---------- EXCERTO DO TEXTO

Sabine Straus, a responsável pelo Comité de Segurança da EMA, afirmou que os efeitos secundários da AstraZeneca não dependem nem da idade nem do género. Pediu que os cidadãos inoculados com esta vacina estejam atentos a sinais de falta de ar, dor no peito, mãos inchadas, dores de cabeça severas e escamaduras de pele.
Antes, no início da semana passada, a EMA publicou uma atualização sobre o fármaco e, além de divulgar a mudança do nome para Vaxzevria, indicou que "foi incluído na informação sobre o produto um aviso sobre eventos de coágulos sanguíneos muito raros".
Laboratórios e países
Portugal O país recebeu mais de dois milhões de doses (2 344 530) de vacinas contra a covid-19 e que são compradas através da União Europeia. Foram distribuídas 1 996 561. Há 579 069 de pessoas que já receberam as duas doses da vacina e que representam 6 % da população, sendo que 44 % tem 80 ou mais anos de idade. O grupo etário mais velho aumenta significativamente entre os que têm só uma dose, representando 85% dos 1 334 338 que já iniciaram o processo de vacinação. Os primeiros casos de infeções por SARS-CoV-2 surgiram na China (Wuhan) em finais de 2019 e todas as vacinas foram desenvolvidas em tempo recorde, estando atualmente na terceira fase. Significa que já passaram os testes à sua segurança para a saúde, concentrando-se os estudos nos efeitos secundários de acordo com os grupos de pacientes/utentes.

--------------------

→ LISTA DE ATIVIDADES:
[a] Transcreva do excerto sobre a vacinação contra a covid-19 o trecho que vai de "Laboratórios e países" até "grupos de pacientes/utentes.".
[b] Responda, com base no excerto sobre a vacinação contra a covid-19, às seguintes perguntas:
(i) Que cargo ocupa Sabine Straus na EMA?
(ii) Que novo nome passou a ter a vacina da AstraZeneca?
(iii) Quantas doses de vacinas contra a covid-19 recebeu Portugal?
[c] Retome o excerto sobre a vacinação contra a covid-19 a partir do ponto em que termina.

---------- CONTEÚDO DOS DADOS

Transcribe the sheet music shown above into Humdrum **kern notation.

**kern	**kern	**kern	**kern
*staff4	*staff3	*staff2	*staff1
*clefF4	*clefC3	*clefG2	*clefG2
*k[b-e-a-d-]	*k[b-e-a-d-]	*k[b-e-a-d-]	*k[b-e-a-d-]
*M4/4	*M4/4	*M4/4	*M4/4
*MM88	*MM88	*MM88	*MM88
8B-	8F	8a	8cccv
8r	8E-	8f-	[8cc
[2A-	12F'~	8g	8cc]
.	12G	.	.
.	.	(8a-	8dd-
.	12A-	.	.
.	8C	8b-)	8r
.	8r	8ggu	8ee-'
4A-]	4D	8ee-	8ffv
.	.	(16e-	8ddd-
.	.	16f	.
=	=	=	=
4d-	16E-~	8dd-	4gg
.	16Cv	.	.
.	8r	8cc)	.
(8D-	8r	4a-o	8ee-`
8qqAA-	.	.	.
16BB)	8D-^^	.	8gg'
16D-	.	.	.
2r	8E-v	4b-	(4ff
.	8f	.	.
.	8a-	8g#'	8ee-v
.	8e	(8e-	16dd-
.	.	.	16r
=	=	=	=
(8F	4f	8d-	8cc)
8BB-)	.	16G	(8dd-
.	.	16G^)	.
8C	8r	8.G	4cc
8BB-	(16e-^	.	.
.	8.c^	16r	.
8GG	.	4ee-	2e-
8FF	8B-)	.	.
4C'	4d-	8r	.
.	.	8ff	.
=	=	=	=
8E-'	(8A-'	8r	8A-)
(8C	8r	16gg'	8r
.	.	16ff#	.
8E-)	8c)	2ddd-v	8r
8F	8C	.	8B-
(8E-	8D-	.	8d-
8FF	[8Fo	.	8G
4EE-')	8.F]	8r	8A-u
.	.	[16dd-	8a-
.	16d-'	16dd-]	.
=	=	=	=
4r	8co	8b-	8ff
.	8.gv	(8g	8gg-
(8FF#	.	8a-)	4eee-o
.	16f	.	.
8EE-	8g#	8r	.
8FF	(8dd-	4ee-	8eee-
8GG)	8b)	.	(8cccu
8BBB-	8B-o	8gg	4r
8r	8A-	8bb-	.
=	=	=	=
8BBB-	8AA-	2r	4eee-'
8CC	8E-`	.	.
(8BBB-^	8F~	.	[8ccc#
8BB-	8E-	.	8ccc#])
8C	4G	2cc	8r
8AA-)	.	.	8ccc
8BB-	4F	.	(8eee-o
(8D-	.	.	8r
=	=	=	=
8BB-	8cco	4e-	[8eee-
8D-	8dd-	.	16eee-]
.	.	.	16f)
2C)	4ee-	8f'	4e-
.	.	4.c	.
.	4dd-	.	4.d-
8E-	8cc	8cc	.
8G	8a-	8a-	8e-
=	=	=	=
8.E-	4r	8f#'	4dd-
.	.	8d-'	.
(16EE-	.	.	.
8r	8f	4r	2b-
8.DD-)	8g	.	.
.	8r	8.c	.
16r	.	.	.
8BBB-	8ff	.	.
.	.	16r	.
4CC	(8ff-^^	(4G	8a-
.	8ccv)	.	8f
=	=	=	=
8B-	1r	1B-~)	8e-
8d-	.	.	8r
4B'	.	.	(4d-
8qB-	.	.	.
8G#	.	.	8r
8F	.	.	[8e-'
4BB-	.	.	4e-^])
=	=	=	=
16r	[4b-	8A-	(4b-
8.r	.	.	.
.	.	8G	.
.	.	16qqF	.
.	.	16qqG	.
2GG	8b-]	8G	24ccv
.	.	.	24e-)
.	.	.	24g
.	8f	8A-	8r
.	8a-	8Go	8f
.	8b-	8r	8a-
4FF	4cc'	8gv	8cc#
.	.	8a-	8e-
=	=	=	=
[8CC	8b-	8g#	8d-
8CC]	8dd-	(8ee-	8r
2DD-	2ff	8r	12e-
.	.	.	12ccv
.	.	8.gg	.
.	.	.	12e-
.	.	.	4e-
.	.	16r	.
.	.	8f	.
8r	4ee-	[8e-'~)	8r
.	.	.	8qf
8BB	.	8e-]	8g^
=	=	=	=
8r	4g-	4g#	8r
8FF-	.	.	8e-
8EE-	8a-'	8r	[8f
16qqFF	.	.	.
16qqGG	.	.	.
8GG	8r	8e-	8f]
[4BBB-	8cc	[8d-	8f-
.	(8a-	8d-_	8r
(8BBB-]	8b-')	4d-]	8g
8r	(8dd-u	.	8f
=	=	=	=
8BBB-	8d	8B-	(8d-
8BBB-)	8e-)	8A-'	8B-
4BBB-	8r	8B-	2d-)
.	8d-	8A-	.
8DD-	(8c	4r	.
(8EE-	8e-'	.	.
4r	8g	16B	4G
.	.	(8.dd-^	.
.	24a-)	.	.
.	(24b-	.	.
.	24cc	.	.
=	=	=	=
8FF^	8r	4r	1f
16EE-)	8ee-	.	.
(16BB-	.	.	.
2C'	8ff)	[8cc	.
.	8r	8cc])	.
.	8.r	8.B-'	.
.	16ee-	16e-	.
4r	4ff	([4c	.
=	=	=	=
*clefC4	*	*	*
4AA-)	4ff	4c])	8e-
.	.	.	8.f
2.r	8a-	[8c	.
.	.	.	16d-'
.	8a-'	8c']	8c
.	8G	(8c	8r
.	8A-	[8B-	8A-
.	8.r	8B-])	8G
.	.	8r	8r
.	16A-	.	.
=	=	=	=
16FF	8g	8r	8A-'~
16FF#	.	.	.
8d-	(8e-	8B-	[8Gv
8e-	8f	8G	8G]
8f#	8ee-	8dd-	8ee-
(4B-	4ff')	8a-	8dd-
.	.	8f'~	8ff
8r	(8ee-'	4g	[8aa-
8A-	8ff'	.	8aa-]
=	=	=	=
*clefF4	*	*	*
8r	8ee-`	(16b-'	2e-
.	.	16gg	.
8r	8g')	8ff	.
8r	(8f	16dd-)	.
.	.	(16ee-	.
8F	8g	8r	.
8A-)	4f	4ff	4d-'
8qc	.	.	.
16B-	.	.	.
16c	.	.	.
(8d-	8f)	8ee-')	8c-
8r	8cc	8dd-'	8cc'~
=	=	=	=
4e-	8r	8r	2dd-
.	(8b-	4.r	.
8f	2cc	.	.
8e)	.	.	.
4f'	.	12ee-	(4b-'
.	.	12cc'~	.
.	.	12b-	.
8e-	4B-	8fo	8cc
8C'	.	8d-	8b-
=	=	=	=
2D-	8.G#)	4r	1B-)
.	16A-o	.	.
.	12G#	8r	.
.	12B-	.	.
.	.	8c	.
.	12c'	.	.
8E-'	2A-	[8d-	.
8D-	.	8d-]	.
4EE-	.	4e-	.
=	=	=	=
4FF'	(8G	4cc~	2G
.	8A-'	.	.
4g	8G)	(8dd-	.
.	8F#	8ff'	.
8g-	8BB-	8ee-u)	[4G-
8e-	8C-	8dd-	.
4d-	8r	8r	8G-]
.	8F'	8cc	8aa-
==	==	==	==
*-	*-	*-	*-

--------------------

→ RESPOSTAS POR ORDEM:
[a]
Laboratórios e países
Portugal O país recebeu mais de dois milhões de doses (2 344 530) de vacinas contra a covid-19 e que são compradas através da União Europeia. Foram distribuídas 1 996 561. Há 579 069 de pessoas que já receberam as duas doses da vacina e que representam 6 % da população, sendo que 44 % tem 80 ou mais anos de idade. O grupo etário mais velho aumenta significativamente entre os que têm só uma dose, representando 85% dos 1 334 338 que já iniciaram o processo de vacinação. Os primeiros casos de infeções por SARS-CoV-2 surgiram na China (Wuhan) em finais de 2019 e todas as vacinas foram desenvolvidas em tempo recorde, estando atualmente na terceira fase. Significa que já passaram os testes à sua segurança para a saúde, concentrando-se os estudos nos efeitos secundários de acordo com os grupos de pacientes/utentes.

[b]
(i) É a responsável pelo Comité de Segurança da EMA.
(ii) Vaxzevria.
(iii) 2 344 530 doses.

[c]
União Europeia A Comissão autorizou a primeira vacina em 21 de dezembro de 2020, concentrando a compra as vacinas no espaço comunitário. Chegaram até ao momento as vacinas dos laboratórios Pfizer, Moderna e AstraZeneca, que são administradas em duas vezes, nos 27 estados membros da UE. Espera-se para meados de abril a vacina da Johnson&Johnson, que só necessita de uma toma. A Pfizer e a Moderna foram desenvolvidas nos Estados Unidos. A AstraZeneca, que mudou recentemente o nome para Vaxzevria com a aprovação da EMA, resulta da cooperação anglo-sueca. Tem havido atrasos nas entregas das doses adquiridas nos laboratórios. Até ao momento, 25 milhões de habitantes na UE têm pelo menos uma dose da vacina contra a covid.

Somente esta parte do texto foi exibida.